In a Feb. 28 Accuracy in Media article endeavoring to paint Franklin Roosevelt as a racist, Accuracy in Academia (an AIM sister group) executive director Malcolm Kline misleads about Supreme Court Justice Hugo Black's Ku Klux Klan ties:

To top it all off, Roosevelt was the first president to put a Klansman on the U. S. Supreme Court-a move that Woodrow Wilson is never known to have contemplated. Although FDR proclaimed ignorance of this colorful aspect of Hugo Black's past when asked about it in the 1930s, the justice himself offered a far different recollection in a 1968 memo.

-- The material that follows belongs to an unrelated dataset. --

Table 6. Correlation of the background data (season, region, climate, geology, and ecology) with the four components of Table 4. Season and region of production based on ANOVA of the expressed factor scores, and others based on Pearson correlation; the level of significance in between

"President Roosevelt, when I went up to lunch with him, told me there was not reason for my worrying about my having been a member of the Ku Klux Klan," Justice Black remembered. "He said that some of his best friends and supporters he had in the state of Georgia were strong members of that organization."

"He never, in any way, by word or attitude, indicated any doubt about my having been in the Klan, nor did he indicate any criticism of me for having been a member of that organization," Black wrote. "The rumors and statements to the contrary are wrong."

Now there's a twist on the old "some of my best friends are..." dodge of charges of racial prejudice. Don't expect this chapter in Black History to be taught in many classrooms or lecture halls anytime soon, in February or any other month.

As we've noted, evidence suggests that Black was a member of the Klan for a couple of years in the 1920s -- when the Klan was undergoing a resurgence by expanding its targets to Catholics, Jews and foreigners -- out of a combination of political expediency and anti-Catholic animus, not out of racist sympathies. Kline curiously fails to mention Black's record of championing civil rights, presumably because it would interfere with his narrative.

Kline followed up with a Feb. 29 article -- like the first, regurgitated from Bruce Bartlett's guilt-by-association book "Wrong On Race: The Democratic Party's Buried Past" -- branding Woodrow Wilson as a racist. Nowhere does Kline offer evidence that Wilson or Roosevelt (or Black, for that matter) were any more extreme in their racial views than that of the general white population in the United States at the time.

Isn't a group called Accuracy in Academia supposed to care about, you know, accuracy in academia instead of rehashing conservative talking points?